Items listed in a dataset:

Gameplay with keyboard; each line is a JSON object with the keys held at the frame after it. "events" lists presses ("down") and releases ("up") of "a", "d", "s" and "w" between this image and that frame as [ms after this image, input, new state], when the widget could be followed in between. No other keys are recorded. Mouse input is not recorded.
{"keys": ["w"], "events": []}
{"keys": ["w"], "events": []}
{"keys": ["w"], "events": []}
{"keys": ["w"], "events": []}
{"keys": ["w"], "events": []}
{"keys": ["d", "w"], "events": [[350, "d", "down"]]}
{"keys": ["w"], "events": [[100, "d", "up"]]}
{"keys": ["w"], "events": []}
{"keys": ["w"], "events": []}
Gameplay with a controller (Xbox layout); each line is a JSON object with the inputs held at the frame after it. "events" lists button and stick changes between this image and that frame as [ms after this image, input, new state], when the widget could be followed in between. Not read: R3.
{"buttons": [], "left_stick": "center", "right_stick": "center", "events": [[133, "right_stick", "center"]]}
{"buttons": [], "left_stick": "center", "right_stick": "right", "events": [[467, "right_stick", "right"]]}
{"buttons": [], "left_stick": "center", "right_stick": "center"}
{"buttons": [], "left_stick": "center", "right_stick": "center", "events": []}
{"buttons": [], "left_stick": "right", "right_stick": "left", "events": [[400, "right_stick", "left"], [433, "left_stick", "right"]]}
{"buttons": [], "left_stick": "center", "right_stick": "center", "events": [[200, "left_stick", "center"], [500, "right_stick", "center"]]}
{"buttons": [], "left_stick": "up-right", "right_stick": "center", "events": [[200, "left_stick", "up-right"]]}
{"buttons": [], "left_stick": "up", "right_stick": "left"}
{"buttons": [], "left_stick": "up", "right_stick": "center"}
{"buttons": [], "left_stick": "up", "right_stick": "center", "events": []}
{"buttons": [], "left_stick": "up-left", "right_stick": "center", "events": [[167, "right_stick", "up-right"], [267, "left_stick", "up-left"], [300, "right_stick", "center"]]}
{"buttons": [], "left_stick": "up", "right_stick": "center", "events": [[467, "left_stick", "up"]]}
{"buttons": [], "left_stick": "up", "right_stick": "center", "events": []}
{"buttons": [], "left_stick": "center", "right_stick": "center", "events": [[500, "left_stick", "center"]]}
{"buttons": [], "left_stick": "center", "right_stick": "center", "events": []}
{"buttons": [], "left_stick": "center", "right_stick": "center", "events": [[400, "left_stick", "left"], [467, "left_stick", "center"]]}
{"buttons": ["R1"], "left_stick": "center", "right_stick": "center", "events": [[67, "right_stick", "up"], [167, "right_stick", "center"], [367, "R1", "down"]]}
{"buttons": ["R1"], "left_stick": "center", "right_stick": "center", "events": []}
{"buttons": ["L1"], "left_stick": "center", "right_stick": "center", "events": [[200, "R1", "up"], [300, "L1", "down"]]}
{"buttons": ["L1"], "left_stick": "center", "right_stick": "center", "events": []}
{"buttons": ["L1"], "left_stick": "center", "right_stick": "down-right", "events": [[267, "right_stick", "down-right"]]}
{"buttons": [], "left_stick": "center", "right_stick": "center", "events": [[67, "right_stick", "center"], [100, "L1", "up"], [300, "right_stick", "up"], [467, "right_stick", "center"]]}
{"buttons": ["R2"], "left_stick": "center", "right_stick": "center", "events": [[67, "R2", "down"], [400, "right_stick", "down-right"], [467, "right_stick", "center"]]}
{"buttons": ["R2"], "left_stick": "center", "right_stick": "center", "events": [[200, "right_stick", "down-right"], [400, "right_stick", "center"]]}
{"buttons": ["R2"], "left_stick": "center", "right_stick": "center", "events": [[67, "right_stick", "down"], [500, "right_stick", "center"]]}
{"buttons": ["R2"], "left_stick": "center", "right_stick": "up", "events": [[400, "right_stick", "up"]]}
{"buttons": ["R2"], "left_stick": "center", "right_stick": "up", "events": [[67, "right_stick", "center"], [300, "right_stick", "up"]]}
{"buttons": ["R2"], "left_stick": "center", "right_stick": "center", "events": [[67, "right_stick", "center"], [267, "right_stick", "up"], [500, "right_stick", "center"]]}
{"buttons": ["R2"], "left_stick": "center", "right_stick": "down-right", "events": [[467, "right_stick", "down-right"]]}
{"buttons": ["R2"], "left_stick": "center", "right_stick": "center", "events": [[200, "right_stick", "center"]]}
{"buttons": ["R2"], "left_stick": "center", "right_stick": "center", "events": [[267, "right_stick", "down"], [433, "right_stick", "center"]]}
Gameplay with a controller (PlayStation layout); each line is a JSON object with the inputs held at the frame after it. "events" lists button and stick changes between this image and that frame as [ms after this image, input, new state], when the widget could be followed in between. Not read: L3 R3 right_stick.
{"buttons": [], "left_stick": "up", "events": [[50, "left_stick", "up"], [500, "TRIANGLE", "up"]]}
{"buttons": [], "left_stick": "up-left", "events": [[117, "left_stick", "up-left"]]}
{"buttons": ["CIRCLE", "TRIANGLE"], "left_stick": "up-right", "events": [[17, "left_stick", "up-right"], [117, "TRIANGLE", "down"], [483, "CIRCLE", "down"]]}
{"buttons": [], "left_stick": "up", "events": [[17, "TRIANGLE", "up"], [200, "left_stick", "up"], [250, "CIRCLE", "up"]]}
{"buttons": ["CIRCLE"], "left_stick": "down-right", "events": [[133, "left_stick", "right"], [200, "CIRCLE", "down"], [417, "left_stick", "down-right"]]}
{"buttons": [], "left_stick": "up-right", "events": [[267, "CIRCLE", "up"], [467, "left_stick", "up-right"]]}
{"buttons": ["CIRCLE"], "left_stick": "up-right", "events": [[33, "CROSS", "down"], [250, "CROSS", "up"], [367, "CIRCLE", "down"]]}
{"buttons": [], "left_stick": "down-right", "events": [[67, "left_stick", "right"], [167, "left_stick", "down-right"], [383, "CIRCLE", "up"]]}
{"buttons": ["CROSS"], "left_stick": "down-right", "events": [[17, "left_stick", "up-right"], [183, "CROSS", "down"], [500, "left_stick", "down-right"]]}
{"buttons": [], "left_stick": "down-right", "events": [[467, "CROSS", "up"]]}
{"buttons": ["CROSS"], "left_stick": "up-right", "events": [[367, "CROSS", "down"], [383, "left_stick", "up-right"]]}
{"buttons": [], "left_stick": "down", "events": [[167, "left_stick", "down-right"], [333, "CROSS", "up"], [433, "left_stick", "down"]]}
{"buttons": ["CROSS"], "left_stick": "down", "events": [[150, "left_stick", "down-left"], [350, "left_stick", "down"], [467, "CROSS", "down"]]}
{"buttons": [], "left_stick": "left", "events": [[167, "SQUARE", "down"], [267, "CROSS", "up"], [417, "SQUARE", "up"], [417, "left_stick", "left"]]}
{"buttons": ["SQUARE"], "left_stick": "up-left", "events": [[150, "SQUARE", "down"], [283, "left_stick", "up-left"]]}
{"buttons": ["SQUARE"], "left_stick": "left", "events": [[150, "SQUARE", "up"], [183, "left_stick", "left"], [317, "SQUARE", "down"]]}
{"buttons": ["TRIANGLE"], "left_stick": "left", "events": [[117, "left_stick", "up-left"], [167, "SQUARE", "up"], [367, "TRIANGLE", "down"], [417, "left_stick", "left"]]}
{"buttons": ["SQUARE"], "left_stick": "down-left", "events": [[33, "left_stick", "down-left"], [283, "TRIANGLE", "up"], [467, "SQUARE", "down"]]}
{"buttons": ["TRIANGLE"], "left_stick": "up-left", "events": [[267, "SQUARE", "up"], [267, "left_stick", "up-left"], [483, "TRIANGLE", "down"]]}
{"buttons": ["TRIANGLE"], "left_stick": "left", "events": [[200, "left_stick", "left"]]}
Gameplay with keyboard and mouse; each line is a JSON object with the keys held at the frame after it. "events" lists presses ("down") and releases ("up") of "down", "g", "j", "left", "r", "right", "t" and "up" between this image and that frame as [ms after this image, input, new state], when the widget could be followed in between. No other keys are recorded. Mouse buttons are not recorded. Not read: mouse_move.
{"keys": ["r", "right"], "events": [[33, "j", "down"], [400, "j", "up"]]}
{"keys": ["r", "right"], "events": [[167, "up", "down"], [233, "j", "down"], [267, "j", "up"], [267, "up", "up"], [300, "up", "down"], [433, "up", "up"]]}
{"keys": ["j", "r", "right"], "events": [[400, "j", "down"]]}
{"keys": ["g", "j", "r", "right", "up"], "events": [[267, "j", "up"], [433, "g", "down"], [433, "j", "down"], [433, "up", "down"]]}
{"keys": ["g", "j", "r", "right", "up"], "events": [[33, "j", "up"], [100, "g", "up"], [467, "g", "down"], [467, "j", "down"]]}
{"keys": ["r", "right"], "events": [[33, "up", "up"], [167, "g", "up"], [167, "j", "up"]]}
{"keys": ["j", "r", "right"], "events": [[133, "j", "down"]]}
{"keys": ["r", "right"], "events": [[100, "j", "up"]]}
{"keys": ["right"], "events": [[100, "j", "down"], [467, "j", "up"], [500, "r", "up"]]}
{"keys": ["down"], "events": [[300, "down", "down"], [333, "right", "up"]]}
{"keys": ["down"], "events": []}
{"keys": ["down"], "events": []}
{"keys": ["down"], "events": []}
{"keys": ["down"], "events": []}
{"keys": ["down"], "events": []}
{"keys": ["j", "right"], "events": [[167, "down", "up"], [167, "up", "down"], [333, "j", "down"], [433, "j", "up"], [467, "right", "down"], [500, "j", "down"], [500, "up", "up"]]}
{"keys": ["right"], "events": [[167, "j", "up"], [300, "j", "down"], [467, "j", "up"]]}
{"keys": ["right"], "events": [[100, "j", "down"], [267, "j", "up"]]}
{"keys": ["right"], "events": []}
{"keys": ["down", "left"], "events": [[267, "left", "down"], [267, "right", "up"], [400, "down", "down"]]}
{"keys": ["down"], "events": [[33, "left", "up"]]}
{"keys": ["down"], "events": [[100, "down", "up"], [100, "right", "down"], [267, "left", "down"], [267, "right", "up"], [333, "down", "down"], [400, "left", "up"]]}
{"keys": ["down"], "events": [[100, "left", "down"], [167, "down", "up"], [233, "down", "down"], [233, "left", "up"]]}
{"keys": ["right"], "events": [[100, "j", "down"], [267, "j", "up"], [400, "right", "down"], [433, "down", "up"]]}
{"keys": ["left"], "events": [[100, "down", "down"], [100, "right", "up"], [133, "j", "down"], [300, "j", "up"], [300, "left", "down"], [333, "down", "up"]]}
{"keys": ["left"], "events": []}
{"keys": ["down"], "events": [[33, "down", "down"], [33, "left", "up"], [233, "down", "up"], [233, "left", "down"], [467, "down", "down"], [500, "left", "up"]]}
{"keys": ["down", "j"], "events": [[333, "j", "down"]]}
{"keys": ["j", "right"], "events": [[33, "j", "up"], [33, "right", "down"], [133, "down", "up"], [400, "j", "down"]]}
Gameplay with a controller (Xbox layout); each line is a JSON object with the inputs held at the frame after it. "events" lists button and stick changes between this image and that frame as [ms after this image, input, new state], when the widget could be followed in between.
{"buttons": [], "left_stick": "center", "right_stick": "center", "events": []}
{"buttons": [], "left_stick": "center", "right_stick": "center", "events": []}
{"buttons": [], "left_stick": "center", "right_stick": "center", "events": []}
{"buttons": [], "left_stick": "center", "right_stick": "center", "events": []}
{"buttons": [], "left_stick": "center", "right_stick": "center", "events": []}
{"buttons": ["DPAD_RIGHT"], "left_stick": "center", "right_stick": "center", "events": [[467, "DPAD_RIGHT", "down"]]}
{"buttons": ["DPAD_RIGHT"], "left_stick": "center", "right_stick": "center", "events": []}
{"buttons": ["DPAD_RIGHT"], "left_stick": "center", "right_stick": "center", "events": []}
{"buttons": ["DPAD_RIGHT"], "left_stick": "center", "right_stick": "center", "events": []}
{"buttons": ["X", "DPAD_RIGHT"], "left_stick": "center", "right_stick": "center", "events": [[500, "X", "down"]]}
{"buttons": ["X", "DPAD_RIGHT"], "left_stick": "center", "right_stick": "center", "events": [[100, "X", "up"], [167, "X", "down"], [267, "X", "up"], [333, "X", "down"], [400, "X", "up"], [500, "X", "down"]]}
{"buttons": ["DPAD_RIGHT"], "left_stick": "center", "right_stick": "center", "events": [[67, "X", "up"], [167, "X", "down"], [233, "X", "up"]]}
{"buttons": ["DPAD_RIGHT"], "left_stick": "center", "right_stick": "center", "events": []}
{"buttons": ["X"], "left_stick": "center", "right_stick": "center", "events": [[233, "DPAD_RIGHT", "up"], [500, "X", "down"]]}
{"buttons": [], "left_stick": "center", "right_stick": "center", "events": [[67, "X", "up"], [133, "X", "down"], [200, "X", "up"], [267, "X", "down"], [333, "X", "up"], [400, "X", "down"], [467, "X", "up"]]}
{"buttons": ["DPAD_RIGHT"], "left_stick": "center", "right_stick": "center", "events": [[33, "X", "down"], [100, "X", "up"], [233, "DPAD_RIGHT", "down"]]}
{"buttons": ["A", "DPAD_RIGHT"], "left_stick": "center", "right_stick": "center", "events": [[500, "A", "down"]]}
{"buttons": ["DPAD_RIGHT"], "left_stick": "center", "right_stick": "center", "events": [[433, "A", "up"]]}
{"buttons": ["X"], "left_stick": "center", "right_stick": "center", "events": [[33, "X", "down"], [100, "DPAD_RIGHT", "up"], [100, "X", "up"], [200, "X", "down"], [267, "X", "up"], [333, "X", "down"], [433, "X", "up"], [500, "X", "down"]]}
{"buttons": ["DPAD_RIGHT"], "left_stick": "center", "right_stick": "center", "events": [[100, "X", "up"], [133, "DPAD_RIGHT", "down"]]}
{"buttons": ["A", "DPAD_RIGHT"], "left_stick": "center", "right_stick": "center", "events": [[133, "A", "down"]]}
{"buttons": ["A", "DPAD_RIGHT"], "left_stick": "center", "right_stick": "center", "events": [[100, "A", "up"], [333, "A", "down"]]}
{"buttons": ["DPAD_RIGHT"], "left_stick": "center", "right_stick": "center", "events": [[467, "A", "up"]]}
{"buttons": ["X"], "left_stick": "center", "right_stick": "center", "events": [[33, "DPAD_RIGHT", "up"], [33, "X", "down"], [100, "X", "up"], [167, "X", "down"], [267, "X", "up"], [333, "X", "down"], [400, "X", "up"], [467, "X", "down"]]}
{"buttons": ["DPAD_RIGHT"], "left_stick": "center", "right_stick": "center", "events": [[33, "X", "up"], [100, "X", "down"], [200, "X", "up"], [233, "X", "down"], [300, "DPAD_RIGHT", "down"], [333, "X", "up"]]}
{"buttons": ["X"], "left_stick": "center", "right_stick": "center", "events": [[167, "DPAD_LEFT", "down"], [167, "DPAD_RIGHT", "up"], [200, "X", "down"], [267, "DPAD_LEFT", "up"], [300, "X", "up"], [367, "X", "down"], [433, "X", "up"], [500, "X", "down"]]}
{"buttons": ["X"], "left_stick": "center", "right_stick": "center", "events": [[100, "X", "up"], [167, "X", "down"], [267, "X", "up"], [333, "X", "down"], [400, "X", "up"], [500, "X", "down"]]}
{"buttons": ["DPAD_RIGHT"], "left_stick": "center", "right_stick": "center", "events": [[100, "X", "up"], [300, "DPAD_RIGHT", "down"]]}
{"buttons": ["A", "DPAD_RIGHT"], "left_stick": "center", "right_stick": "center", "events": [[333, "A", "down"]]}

• _Try it_:
Look over the records above, and wherever a line contains the string "Xbox", copy that line.

• _Completed task_:
Gameplay with a controller (Xbox layout); each line is a JSON object with the inputs held at the frame after it. "events" lists button and stick changes between this image and that frame as [ms after this image, input, new state], when the widget could be followed in between. Not read: R3.
Gameplay with a controller (Xbox layout); each line is a JSON object with the inputs held at the frame after it. "events" lists button and stick changes between this image and that frame as [ms after this image, input, new state], when the widget could be followed in between.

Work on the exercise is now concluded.